The Clippers have also been hit with delayed bubble entries more than any other team. Harrell will miss Thursday’s reopener because of a personal matter. Williams and Beverley left for family emergencies and returned. Shamet and Zubac were late arrivals. It’s tough to measure how important those absences will be in the long run, but it’s noteworthy that a team that had myriad injuries throughout the regular season hasn’t been practicing and playing with their core lineups like the other bubble teams. The Clippers could benefit from other variables though. If we’re destined for a Lakers-Clippers Western Conference finals, then the Clippers wouldn’t have to worry about playing “home games” filled with Lakers fans. That’s gotta be an edge for the Clippers, right? They’ve also had time off to rest and get healthy. Could that not also benefit Mr. Load Management? Kawhi led the Raptors to a championship last season, but he was playing on fumes toward the end. In last year’s Finals, I watched him walk through the locker room with a limp like he was a 64-year-old man recovering from a knee surgery. That limp is gone now. Over the next three months, Kawhi should be as fresh as he’s been in years. Will it be enough?

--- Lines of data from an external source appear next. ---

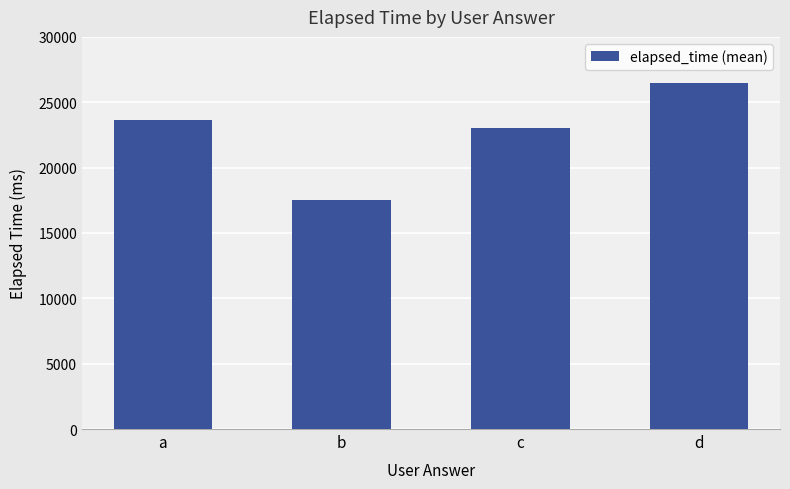

Is it true that the value at b is 17500.0?

True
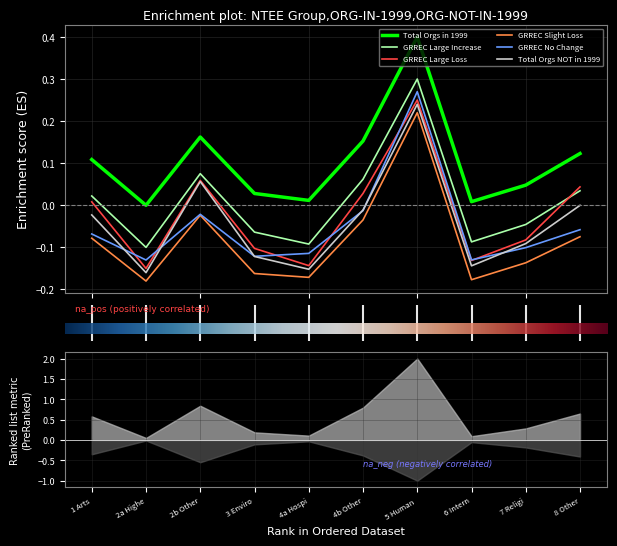

After their last crossing, which series has the higher values: GRREC Large Increase or GRREC Large Loss?

GRREC Large Loss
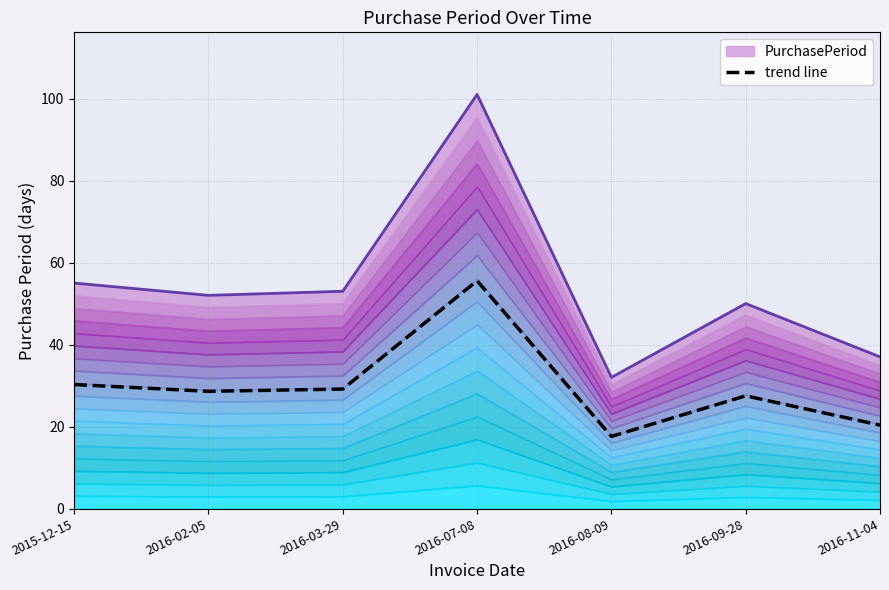

How many interior local valleys (lower than both neighbors) does the data have?

2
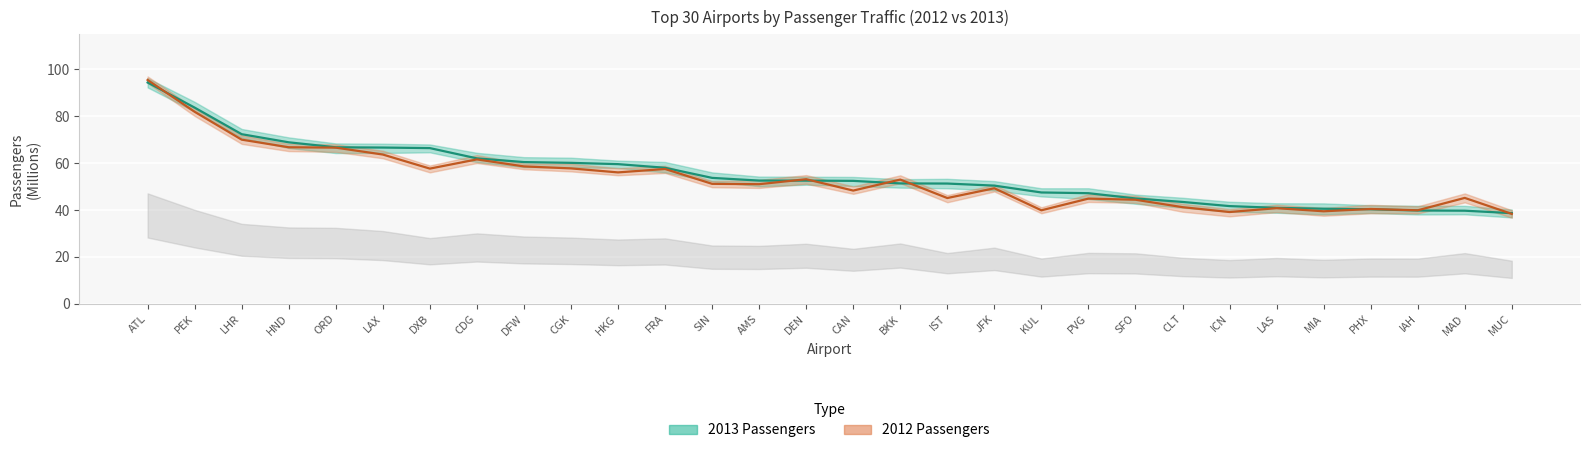

At which label is 2012 Passengers (mean) closest to 66?

ORD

1. Los Angeles Lakers (49-14)

The Lakers were mocked last summer for filling out their depth chart around their two superstars with a collection of misfits and outcasts. But it turns out their reserves were pretty dang good. Dwight Howard found new life in his role as a scrappy big man, and Avery Bradley and Jared Dudley have both performed well. Concerns about their depth have resurfaced after Bradley chose to stay home to be with his family and Rajon Rondo underwent thumb surgery, which will keep him out until at least the first or second round of the playoffs. But I find the worries to be as overblown now as they were then.

The focus now is on the lack of secondary shot-creation aside outside of LeBron and AD. But the Lakers added Dion Waiters and J.R. Smith, both of whom can generate their own shots. Alex Caruso will also get a larger role, which could be a blessing in disguise. Caruso is a better overall defender than Bradley and a better offensive fit than Rondo because of his lower-usage scoring and playmaking style on top of his intangibles as a cutter, rebounder, and screener.

Besides, it’s the postseason: LeBron and AD will be handling the ball more anyway. It doesn’t get discussed much, but the Lakers have the same type of lineup versatility that the Clippers do. They can put Davis next to Howard or JaVale McGee, or they can use Davis at the 5. They can go jumbo by throwing out Markieff Morris and Kyle Kuzma, or go smaller with Caruso and Kuzma. They have a number of players who can match up against star wing scorers like Kawhi, and the bodies to handle guards like James Harden or Donovan Mitchell. Lakers head coach Frank Vogel has options, but most importantly, the players fit.

It’s easy to focus on what the Lakers purportedly don’t have instead of what they do: the best player in the league and the best big man in the league. The Lakers are set up to be even better in the playoffs than they were in the regular season. Assuming good health, they’ll be crowned champions.